- Born: Mary Tooke
- Known for: King's printer in Ireland

= Mary Crooke =

Irish printer and bookseller

Mary Crooke (fl. 1657–1692) was an Irish printer and bookseller.

==Life==
Mary Crooke was born in London, the daughter of haberdasher, Edmond Tooke. She married the king's printer in Ireland, John Crooke. They had four sons and three daughters. After his death in 1669 Crooke's brother, Benjamin Tooke, who had been an apprentice to her brother, was granted the patent of the king's printer in Ireland. He held this patent in trust for Crooke and her sons, John and Andrew, who were still minors. In practical terms, this meant that Crooke became the king's printer and held a monopoly on the printing, binding, and selling of books in Ireland. This made her one of the earliest recorded women printers in Ireland, along with Jane Jones in the 1740s.

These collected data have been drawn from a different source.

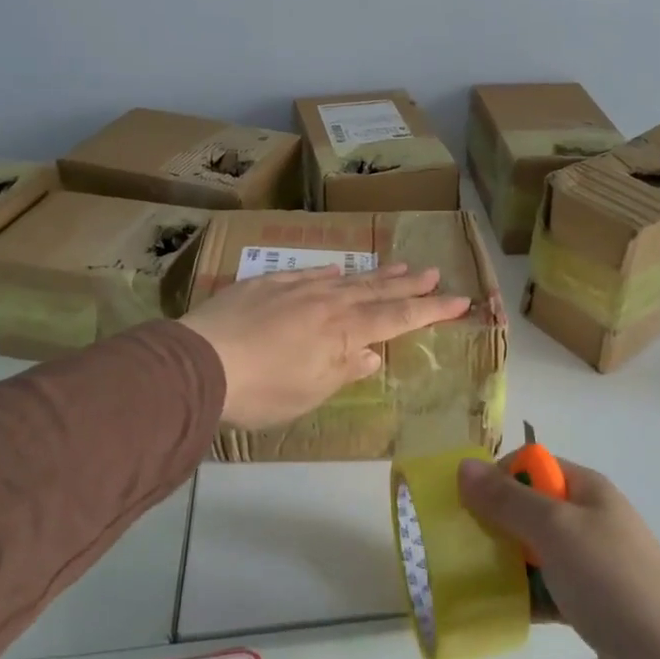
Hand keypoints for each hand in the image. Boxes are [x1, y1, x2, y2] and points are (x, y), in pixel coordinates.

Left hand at [180, 264, 471, 427]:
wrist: (200, 362)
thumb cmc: (260, 391)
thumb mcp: (309, 393)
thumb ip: (344, 370)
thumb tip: (372, 354)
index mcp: (343, 332)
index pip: (398, 318)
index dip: (431, 310)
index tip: (459, 300)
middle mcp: (328, 303)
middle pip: (378, 290)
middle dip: (410, 284)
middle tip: (435, 272)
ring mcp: (297, 288)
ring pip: (348, 277)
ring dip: (377, 273)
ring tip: (401, 265)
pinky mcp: (268, 283)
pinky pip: (310, 272)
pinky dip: (331, 271)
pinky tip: (339, 268)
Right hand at [458, 455, 659, 658]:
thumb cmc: (614, 582)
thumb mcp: (556, 530)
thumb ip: (508, 500)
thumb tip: (463, 466)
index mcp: (585, 490)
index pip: (531, 466)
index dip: (497, 477)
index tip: (463, 505)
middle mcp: (586, 521)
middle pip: (527, 509)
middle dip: (492, 522)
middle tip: (454, 544)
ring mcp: (588, 567)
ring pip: (531, 553)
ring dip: (501, 563)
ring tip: (460, 579)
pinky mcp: (586, 609)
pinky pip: (542, 592)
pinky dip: (519, 598)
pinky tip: (489, 611)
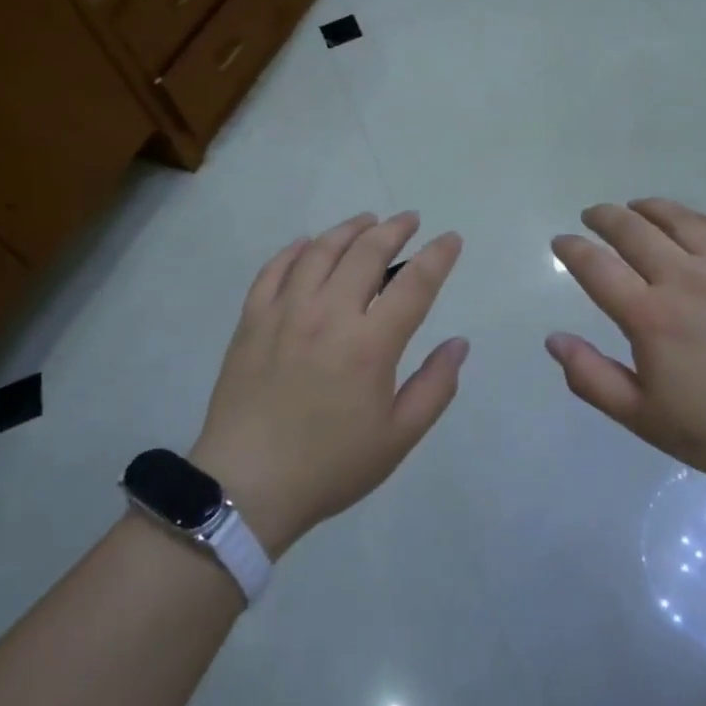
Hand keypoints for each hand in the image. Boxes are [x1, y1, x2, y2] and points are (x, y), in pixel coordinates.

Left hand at [189, 213, 466, 555]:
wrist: (246, 486)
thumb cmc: (330, 466)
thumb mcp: (398, 438)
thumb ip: (435, 386)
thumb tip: (459, 343)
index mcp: (370, 344)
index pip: (414, 284)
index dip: (438, 256)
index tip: (451, 239)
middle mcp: (329, 314)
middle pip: (367, 253)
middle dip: (394, 229)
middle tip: (409, 219)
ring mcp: (285, 312)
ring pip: (320, 251)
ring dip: (348, 229)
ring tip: (366, 221)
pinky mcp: (252, 320)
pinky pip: (274, 269)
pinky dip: (295, 249)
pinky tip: (307, 243)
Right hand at [547, 198, 705, 496]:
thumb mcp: (644, 418)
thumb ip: (592, 378)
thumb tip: (554, 339)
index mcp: (650, 316)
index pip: (596, 267)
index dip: (572, 250)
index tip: (561, 243)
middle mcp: (684, 279)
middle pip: (633, 230)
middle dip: (604, 217)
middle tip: (592, 216)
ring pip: (680, 219)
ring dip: (650, 207)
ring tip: (636, 207)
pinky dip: (701, 218)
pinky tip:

Crooke operated from three premises in Dublin, Castle Street from 1670 to 1678, from King's Printing House, Skinner Row from 1678 to 1683, and then from Ormond Quay from 1683 to 1685. In 1677, she gave a silver cup to the Stationers' Company of London, and her apprentices in London were freed. Crooke's printing output was prodigious and her standards were low, while maintaining the business for her sons and resisting rival printers encroaching on her markets. She filed a petition against Thomas Bladen, who was forbidden to print, to the lord lieutenant in 1671, leading to his press being appropriated by the king's printer by order in 1673. In 1680 she took out a further petition against Joseph Ray, in which she was successful but which he ignored. When Crooke inherited the business it was heavily in debt, with her leadership it was profitable by the time her sons succeeded her.

Tooke and Crooke's son John became joint king's printers of Ireland in March 1671, a position they held for their lives. In August 1671, Tooke declared his trusteeship of the office for Crooke and her sons by deed. As they reached age, Crooke took her sons in partnership, John in 1679 and Andrew in 1680, retaining half of the profits for herself and her other children, by deed, and a quarter each to her sons so long as they maintained the business. She transferred the Skinner Row printing house to her sons in 1681, while she continued to operate from Ormond Quay. Her son John died intestate in 1683, with Crooke granted administration.

A dispute developed between Crooke and Andrew, leading to her dropping his name from official documents and Andrew running his Skinner Row printing press in rivalry to hers. Andrew filed two bills against Crooke on 3 November 1684 in the court of exchequer to negotiate for the patent rights of the king's printer. She replied by referring to the deed of 1680 which allowed her sons to share in the press' profits so long as they attended to the business, she complained that they had neglected the business, wasting stock-in-trade, and that Andrew set up his press in direct competition to hers. In 1685, an agreement was reached, with Crooke retiring that year, travelling to London to speed up the granting of the patent. It was granted to Andrew in 1686 with his partner Andrew Helsham assigned to Tooke as king's printers. Crooke made her will on 23 June 1685.